(Figure understanding listing)
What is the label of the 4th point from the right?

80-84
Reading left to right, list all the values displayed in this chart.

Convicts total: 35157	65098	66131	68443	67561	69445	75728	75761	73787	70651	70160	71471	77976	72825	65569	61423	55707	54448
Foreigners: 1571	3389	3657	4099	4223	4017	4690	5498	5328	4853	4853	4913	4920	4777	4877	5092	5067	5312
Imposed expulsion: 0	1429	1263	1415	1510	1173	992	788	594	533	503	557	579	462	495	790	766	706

* [Task goal]
Write out every line of the listing above, keeping the wording, figures and spacing unchanged.

* [Result of this exercise]
What is the label of the 4th point from the right?

80-84
Reading left to right, list all the values displayed in this chart.

Convicts total: 35157	65098	66131	68443	67561	69445	75728	75761	73787	70651	70160	71471	77976	72825	65569	61423	55707	54448
Foreigners: 1571	3389	3657	4099	4223	4017	4690	5498	5328	4853	4853	4913	4920	4777	4877	5092	5067	5312
Imposed expulsion: 0	1429	1263	1415	1510	1173	992	788	594	533	503	557	579	462	495	790	766	706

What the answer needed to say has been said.